個室が右手に三つ、室内の手前側にはパウダールームが二つある。奥のトイレで用を済ませて、軽くメイクを整えた。


 ところが。外に出ると、森田の姿がない。時間にして五分もかけていないというのに。


(どこへいったのかしら……?)


 均にも、昇吾にも釘を刺されたのに、森田が全く覚えておらずに従わないとは思えない。


 何気なく廊下の左右に視線をやって……紗希はギョッとした。


 男性用のトイレから、篤が出てきたところだった。


「紗希ちゃん」


 うっとりとした眼差しで篤が微笑む。そして。何のためらいもなく、紗希の右肩に手をかけて、近くの休憩室の壁に押し付けてきた。


 休憩室の壁は段差があり、会場からは篤の姿しか見えない。紗希は反射的に「彼は何も納得していない」と悟った。
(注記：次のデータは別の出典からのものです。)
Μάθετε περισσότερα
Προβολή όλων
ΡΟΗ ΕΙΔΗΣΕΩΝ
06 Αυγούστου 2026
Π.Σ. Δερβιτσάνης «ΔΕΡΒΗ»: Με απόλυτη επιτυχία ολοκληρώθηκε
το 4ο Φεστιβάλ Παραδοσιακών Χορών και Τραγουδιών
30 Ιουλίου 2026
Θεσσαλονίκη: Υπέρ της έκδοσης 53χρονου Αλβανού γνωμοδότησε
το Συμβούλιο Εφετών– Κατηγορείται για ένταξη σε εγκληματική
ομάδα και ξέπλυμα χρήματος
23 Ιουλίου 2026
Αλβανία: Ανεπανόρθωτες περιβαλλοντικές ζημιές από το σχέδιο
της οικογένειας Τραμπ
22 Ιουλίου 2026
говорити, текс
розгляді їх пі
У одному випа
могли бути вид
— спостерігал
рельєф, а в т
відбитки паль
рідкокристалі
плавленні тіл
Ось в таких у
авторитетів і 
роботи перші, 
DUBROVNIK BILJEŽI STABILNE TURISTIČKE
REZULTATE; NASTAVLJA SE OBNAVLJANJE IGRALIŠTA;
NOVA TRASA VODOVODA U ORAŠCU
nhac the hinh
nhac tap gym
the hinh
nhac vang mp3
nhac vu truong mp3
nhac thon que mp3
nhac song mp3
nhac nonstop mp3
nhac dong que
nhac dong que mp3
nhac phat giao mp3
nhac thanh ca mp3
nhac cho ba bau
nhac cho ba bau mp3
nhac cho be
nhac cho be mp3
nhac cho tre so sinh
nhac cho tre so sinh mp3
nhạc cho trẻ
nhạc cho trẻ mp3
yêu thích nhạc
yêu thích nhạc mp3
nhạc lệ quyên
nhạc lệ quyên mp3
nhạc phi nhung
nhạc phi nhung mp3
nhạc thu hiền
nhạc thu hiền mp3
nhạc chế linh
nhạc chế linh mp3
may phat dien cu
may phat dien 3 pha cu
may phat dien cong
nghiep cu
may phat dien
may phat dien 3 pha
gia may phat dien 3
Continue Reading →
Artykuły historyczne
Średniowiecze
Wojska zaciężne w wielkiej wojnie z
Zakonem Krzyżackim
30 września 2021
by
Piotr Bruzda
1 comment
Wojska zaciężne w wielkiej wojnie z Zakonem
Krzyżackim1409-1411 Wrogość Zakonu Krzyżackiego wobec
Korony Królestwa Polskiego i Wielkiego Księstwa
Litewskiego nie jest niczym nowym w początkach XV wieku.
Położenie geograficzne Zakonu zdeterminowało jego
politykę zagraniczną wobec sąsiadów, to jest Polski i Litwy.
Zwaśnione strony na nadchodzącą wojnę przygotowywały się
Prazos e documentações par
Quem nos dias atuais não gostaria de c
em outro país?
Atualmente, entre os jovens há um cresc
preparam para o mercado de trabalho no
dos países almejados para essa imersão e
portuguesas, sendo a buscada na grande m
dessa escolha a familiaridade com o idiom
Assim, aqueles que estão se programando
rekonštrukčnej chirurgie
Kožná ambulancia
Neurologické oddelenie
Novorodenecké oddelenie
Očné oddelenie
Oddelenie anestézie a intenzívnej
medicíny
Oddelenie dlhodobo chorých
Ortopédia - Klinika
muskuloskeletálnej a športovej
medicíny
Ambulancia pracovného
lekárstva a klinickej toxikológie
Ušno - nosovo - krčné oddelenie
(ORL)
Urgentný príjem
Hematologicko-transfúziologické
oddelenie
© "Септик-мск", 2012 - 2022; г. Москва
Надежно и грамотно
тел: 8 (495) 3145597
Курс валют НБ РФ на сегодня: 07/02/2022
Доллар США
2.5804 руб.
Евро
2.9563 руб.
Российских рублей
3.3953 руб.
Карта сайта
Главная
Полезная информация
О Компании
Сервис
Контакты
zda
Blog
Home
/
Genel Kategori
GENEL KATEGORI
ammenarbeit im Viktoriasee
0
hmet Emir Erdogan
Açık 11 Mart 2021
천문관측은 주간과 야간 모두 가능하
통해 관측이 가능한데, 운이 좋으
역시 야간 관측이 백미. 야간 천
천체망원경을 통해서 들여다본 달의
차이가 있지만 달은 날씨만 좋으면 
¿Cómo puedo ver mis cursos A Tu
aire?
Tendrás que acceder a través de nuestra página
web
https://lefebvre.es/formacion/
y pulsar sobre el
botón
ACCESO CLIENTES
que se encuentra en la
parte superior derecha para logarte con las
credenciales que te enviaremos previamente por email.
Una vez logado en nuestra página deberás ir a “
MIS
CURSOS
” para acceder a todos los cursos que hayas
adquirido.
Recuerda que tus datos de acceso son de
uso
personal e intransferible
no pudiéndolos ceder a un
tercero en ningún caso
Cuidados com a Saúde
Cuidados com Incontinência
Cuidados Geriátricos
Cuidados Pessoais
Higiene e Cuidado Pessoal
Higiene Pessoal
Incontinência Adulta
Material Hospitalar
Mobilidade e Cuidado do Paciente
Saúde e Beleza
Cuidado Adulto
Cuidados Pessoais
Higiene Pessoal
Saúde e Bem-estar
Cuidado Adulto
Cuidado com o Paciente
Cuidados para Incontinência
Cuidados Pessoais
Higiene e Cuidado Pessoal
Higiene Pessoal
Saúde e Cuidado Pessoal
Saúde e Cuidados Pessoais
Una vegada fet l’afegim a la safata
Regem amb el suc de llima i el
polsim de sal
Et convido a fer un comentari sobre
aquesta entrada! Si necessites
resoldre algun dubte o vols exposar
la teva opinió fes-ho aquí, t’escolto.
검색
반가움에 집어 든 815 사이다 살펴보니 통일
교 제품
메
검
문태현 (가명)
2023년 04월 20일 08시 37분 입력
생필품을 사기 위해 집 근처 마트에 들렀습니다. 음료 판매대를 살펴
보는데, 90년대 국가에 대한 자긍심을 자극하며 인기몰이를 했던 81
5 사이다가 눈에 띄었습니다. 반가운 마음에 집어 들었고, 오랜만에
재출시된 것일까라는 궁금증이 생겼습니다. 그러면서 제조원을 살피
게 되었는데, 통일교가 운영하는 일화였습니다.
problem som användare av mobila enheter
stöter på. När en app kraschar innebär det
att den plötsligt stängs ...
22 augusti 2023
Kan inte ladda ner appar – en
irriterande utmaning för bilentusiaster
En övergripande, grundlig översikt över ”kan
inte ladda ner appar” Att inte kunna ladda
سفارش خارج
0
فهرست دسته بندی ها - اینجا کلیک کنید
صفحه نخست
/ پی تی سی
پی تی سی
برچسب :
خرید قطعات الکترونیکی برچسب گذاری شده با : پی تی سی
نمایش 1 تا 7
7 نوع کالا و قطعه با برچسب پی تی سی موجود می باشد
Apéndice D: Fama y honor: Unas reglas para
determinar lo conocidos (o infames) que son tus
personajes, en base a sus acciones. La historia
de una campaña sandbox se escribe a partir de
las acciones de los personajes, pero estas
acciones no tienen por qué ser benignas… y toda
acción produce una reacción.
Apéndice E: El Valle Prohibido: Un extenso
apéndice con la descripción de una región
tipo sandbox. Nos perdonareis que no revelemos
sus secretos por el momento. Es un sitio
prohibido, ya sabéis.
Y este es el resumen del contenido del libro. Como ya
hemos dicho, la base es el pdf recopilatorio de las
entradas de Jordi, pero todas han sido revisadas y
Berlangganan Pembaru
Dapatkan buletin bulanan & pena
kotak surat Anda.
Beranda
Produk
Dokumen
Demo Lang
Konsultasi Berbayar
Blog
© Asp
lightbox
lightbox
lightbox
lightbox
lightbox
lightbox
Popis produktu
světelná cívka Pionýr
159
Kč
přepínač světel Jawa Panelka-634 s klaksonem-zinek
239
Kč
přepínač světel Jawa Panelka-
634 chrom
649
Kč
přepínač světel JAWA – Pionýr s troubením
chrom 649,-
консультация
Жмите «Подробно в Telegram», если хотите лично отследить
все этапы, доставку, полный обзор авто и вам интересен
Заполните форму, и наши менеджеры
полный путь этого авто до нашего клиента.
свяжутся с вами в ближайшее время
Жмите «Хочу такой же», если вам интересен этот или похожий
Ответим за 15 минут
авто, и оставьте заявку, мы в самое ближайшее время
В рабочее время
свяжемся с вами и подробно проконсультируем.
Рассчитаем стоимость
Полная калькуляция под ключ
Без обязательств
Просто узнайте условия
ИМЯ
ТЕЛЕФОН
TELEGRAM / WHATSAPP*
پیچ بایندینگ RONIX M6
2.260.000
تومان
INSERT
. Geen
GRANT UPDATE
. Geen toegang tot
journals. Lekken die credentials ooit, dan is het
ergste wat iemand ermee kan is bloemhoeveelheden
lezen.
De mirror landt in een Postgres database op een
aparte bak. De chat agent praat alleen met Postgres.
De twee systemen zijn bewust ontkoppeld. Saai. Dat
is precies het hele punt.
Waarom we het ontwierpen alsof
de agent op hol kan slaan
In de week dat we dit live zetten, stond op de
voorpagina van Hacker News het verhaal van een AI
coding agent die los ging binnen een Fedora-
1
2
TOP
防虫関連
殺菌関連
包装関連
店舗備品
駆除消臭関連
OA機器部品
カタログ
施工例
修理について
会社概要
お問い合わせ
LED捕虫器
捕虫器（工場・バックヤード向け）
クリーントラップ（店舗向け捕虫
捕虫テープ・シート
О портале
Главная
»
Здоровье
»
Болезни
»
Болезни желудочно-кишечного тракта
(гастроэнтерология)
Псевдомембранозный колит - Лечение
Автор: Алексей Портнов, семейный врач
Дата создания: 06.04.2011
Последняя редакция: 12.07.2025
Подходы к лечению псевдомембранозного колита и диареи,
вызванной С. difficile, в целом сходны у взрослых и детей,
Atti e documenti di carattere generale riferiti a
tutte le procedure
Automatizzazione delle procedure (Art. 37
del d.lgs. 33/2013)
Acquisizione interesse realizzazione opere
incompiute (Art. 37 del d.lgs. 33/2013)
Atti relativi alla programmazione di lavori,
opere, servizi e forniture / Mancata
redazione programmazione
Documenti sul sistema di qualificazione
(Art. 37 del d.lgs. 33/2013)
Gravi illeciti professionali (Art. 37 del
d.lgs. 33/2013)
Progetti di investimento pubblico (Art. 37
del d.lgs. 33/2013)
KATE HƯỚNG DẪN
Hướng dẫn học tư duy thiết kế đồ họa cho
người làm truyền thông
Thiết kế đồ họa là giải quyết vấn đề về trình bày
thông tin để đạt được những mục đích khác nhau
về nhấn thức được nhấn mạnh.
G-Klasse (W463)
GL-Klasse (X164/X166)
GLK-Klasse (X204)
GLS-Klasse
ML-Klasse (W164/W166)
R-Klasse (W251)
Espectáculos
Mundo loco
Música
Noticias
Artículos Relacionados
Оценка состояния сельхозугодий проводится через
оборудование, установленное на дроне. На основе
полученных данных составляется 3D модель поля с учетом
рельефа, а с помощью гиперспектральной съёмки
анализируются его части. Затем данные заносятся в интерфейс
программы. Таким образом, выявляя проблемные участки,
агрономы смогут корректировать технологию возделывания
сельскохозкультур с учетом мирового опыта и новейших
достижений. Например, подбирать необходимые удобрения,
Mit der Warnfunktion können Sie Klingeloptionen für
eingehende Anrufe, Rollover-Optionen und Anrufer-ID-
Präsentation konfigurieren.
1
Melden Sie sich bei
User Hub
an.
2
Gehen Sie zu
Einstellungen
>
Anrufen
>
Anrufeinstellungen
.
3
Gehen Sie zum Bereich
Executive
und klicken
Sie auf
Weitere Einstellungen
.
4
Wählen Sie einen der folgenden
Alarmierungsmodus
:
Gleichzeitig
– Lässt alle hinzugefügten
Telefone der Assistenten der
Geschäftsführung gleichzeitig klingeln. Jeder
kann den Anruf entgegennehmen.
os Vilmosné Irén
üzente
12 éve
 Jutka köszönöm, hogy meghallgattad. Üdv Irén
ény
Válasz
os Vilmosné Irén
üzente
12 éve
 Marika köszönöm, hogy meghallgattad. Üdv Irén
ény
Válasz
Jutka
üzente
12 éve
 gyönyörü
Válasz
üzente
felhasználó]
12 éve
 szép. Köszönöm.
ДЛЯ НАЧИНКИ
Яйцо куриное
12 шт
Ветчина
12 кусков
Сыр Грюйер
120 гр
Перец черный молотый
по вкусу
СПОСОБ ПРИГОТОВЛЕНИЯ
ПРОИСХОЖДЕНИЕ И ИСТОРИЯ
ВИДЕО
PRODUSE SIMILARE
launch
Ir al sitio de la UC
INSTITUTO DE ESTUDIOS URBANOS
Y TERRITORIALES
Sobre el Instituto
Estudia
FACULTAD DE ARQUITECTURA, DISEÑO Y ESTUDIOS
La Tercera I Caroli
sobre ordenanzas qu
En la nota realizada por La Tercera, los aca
 森田はどこかと視線を左右にやり、神経をそばだてる。彼女がどこにいるのかは、すぐに見つかった。奥で篤のマネージャーに熱心に話しかけられている。


「お願いします、最後のチャンスだと思って!」


「そんなことできません!」


どうしよう、とこちらに視線をやるのが見える。


 紗希だってまさか。こんな風に会場で篤が話しかけてくるなんて、思いもよらなかった。


「白川さん、何か御用でしょうか?」


 紗希からの呼びかけに篤はショックを受けた様子でたじろいだ。しかし思い直した様子で、口を開く。


「紗希ちゃん。僕はずっと本気だ。君がそばにいてくれるのなら、芸能界も白川家も、知ったことじゃない」


「やめてください、白川さん!」


 反射的に紗希は大声を出したつもりだった。だが、唇からは擦れた激しいささやきが出るだけだ。


 自分が目の前の男に恐怖していることに、紗希は気づいた。


「っ、白川さん。一つ、聞いておきたいことがあります」


「一つじゃなくて、いくつでも。紗希ちゃんになら、何でも応えるよ」


「白川さん。あの記事はあなたが出させたのですか? 私があなたから、勤め先で連絡先を受け取った、という……」


 莉々果の予測でしかない。そうだと信じたい。


 心の奥底で篤を信じている幼い自分が、必死に言葉を紡ぎだすのが紗希には分かった。


 しかし。篤は「ああ」と短く笑うと、こともなげに言った。


「君を会社から離す必要があると感じたんだ。あのままでは君はいつまでも、昇吾との関係性を揶揄されて、その才能を埋もれさせるばかりだ」


 言いつのる篤に、紗希は思い切り平手打ちをくらわせたい気持ちになる。ぐっとこらえたおかげで、手のひらに爪が強く食いこんでしまった。


篤は本気で自分のためを思っていると感じられた。でもやり方が、あまりにも紗希に対する思いやりがなさすぎる。


「白川さんは、私がどんな思いをしたかご存じないのでしょうね。いいえ、あの絶望さえも私を手に入れるための手段だったのかしら?」


「何のこと?」


 不思議そうに首を傾げた篤に、紗希はついに彼が肩に置いていた手を鋭く払いのけた。